Now, just like Bloom and the open source models that I mentioned with bias, there are things in the works to make these models more environmentally sustainable. There are activities by organizations like Google and OpenAI to neutralize the carbon footprint of these technologies, but there are also research communities that are working on making the models more efficient, which means they cost less energy to run. So again, it's about balance. It's about finding ways to identify and work with the technologies in ways which are more ethical than perhaps we would otherwise do. In an education context, we've obviously spoken a lot since November around truth and academic integrity around the idea that students are going to be cheating with these technologies. I tend to steer away from that narrative for a couple of reasons. So I think that it would be redundant to say that students aren't going to use these technologies first of all.
I know if I was a student, I would be using them technologies. If I was in secondary school and I was being given a piece of homework that ChatGPT could do, I would probably get ChatGPT to do that for me. That that means really that we have to reframe how we think about assessments with ChatGPT. We've got to look for opportunities for using ChatGPT that go beyond that, and I'll talk about that more in the second session in this series and how we can design assessment tasks. Which are a little bit more AI proof or maybe a bit more human friendly if you want to frame it that way. But we know that that narrative around cheating has been really prevalent in the media and that it's something that secondary K-12 and higher education are really, really concerned about.
But in terms of truth, and I've subtitled this side, truth and academic integrity, truth has a few other meanings when it concerns artificial intelligence. So first of all, this idea of hallucinations that you might have come across if you've read a bit around AI. A model like ChatGPT is designed to, as I mentioned earlier, take a chunk of text in the dataset and process it and give the probabilistic outcome of what you are looking for as a user. What a ChatGPT or a similar model doesn't have is something called ground truth. It's got no point to anchor itself to in reality, it will just completely spin out total gibberish. It will create facts or things that seem like facts, will fabricate references, and that's because of how it's designed. So some people call this a glitch. I say that it's not a glitch, it's actually it's a design feature of these models because they were never designed to provide truthful output.
So if you ask ChatGPT to write an essay and provide references, depending on which model you use, 3.5 or four, some of the references might be accurate, some will be totally made up. What we call hallucination or what many people call hallucination, I like to just call it a fabrication because I think hallucination anthropomorphize is a little bit too much and makes it sound like ChatGPT is thinking about something when it isn't. But those fabrications can be really compelling, and I think that's the biggest issue here, and that leads into the kind of fake news angle. So the potential for these language models to create misinformation is huge. And I think that's a much more pressing concern than whether students are going to use these technologies to cheat. So we've already seen these technologies, and I'm talking image and text and video generation and audio being used in the context of things like deep fakes to create likenesses of political figures.
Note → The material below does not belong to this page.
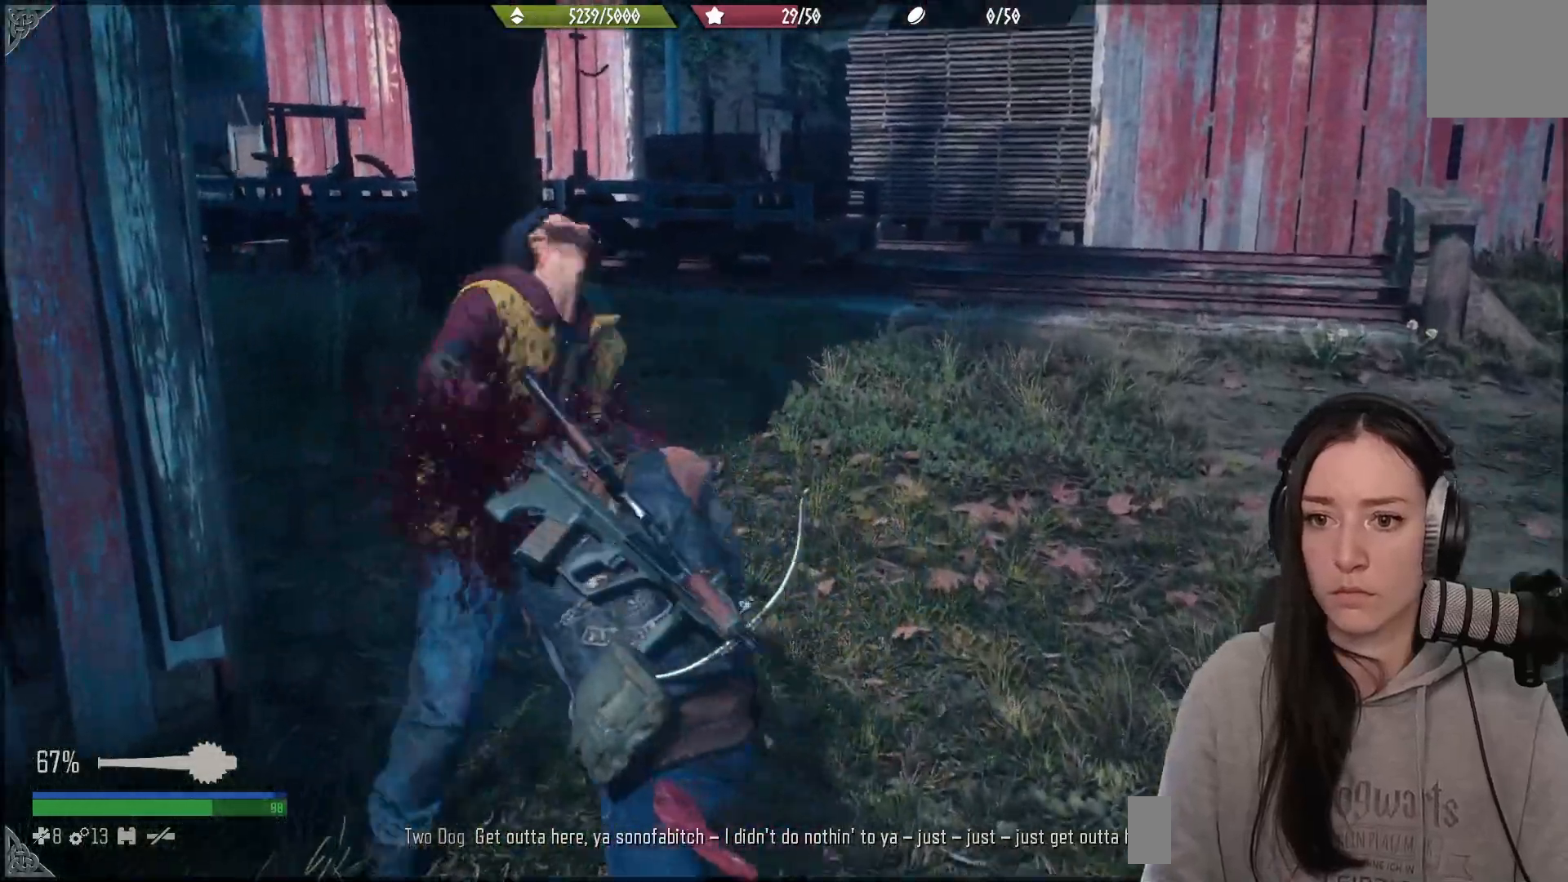
{"buttons": [], "left_stick": "center", "right_stick": "up-left", "events": [[33, "R2", "down"], [167, "R2", "up"], [167, "right_stick", "center"], [300, "R2", "down"], [350, "right_stick", "up"], [400, "right_stick", "up-left"], [433, "R2", "up"]]}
So you may have seen Donald Trump getting arrested, that was a Midjourney image. You may have seen a fiery explosion near the Pentagon, which knocked $5 billion off the US stock market very briefly, which was again generated in Midjourney. But we've also got generative AI now that can really effectively emulate a person's voice. So if I was to record 10 or 15 minutes of my voice or use the recording from this session and put it into any applications which are commercially available at the moment. So one called Descript is one that springs to mind. It will generate for you a very, very accurate AI version of your voice. We've seen this already coming into play. We've seen right wing political agitators in the US creating videos of a post apocalyptic sort of Biden reelection future as propaganda. Which have included deep faked audio of Joe Biden saying things that he never said.
I've seen articles in the media where journalists have deliberately created clones of their own voices and then used them to access mobile phone and telephone banking services. So when they give you a voice identification on the bank because your voice ideas like your fingerprint according to the bank, that's no longer true because these deep fake AI voices can bypass those security features. On the run up to the 2024 elections in the US next year, we are going to see a huge amount of deep faked visuals, videos, audios and text. And so as a society almost, we're going to have to learn how to deal with that and how to understand when these AI systems are being used to create this content.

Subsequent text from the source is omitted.